PASSAGE PROVIDED.
____
Chilled water CRAH (computer room air handler)

Chilled water CRAH is the dominant architecture above 1 MW IT load. A central chilled-water plant (electric chillers with rooftop heat-rejection towers, or air-cooled chillers, or magnetic-bearing oil-free chillers for energy-efficiency targets) circulates chilled water through CRAH coils in each IT-load room. The CRAH discharges supply air to the cold aisle and returns hot-aisle air. The ductwork is bulk rectangular under the raised floor or overhead, identical in geometry to the CRAC architecture; the difference is the cooling-side plant. Energy efficiency is markedly better than DX CRAC at scale because the chiller plant can be sized for higher COP and the heat-rejection is centralised.

In-row cooling

In-row cooling places cooling units between rack rows inside the IT-load hall, with the unit discharging cold supply at the cold aisle and drawing hot return from the hot aisle. The unit is fed by chilled water or DX from the main plant. The ductwork is minimal — the in-row unit is self-contained and only the chilled-water or DX piping crosses to the unit. The architecture is energy-efficient because the cooling is delivered close to the load with minimal duct loss and is the default for very-high-density rack deployments (15 to 50 kilowatts per rack).

Free cooling air-side economiser

Free cooling air-side economising routes filtered outdoor air directly into the IT load rooms whenever outdoor temperature is below the inlet setpoint. The architecture works as a standalone (rare) or as a hybrid with DX or chilled-water backup. The ductwork is large-section bulk rectangular at the intake side, with the intake louvre sized for low face velocity to suppress rain ingress and noise. The architecture delivers dramatic energy savings in Sydney and Melbourne but introduces the contamination risk from outdoor pollutants — salt aerosol in coastal sites, dust in mining-adjacent sites, smoke in bushfire-affected sites — managed by the filter regime.

Indirect adiabatic cooling

Indirect adiabatic cooling, covered above, is the architecture of choice for new Australian sub-3 MW edge builds. The Munters, Stulz and Vertiv platforms deliver free cooling for 60 to 75 percent of operating hours in Sydney and Melbourne, with adiabatic pre-cooling of the outdoor air for the remaining hours, and minimal mechanical compression on the cooling side. The ductwork is bulk rectangular at the IT-load side with high-flow round spiral at the outdoor-air discharge side.

Rear-door heat exchanger

Rear-door heat exchanger places a chilled-water coil at the back of each high-density rack, absorbing the rack's hot-aisle discharge directly. The architecture is energy-efficient and allows very high rack densities (up to 100 kilowatts per rack) but requires chilled water piping to every rack. The ductwork is minimal — the rack is self-cooling and only the chilled water piping crosses to the rack.

Material selection — galvanised, aluminium or stainless

The duct material decision is driven by atmospheric corrosivity, ductwork pressure class, fire-rating requirement and the room's contamination tolerance. The ISO 9223 framework is the canonical reference.
____
WORK INSTRUCTION. In the passage on data center cooling architectures, what rack density does a rear-door heat exchanger allow? The listing comes from a separate source.

AVAILABLE DATA.
____
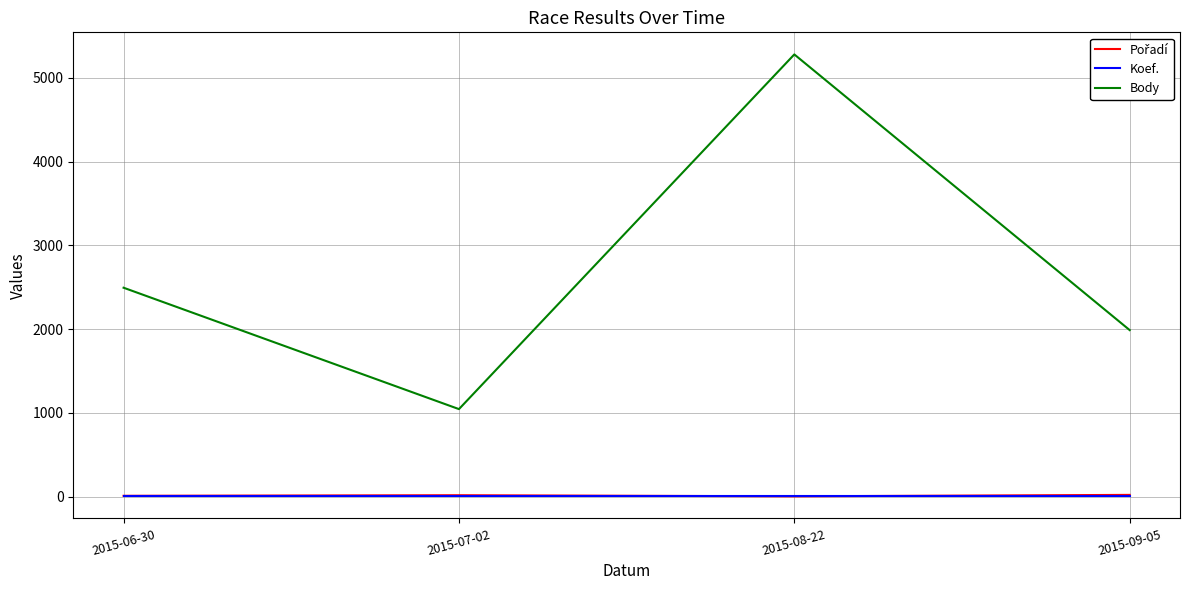

The value of Koef. at 2015-08-22 is 7. True or false?

True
____
TASK ANSWER. Up to 100 kilowatts per rack.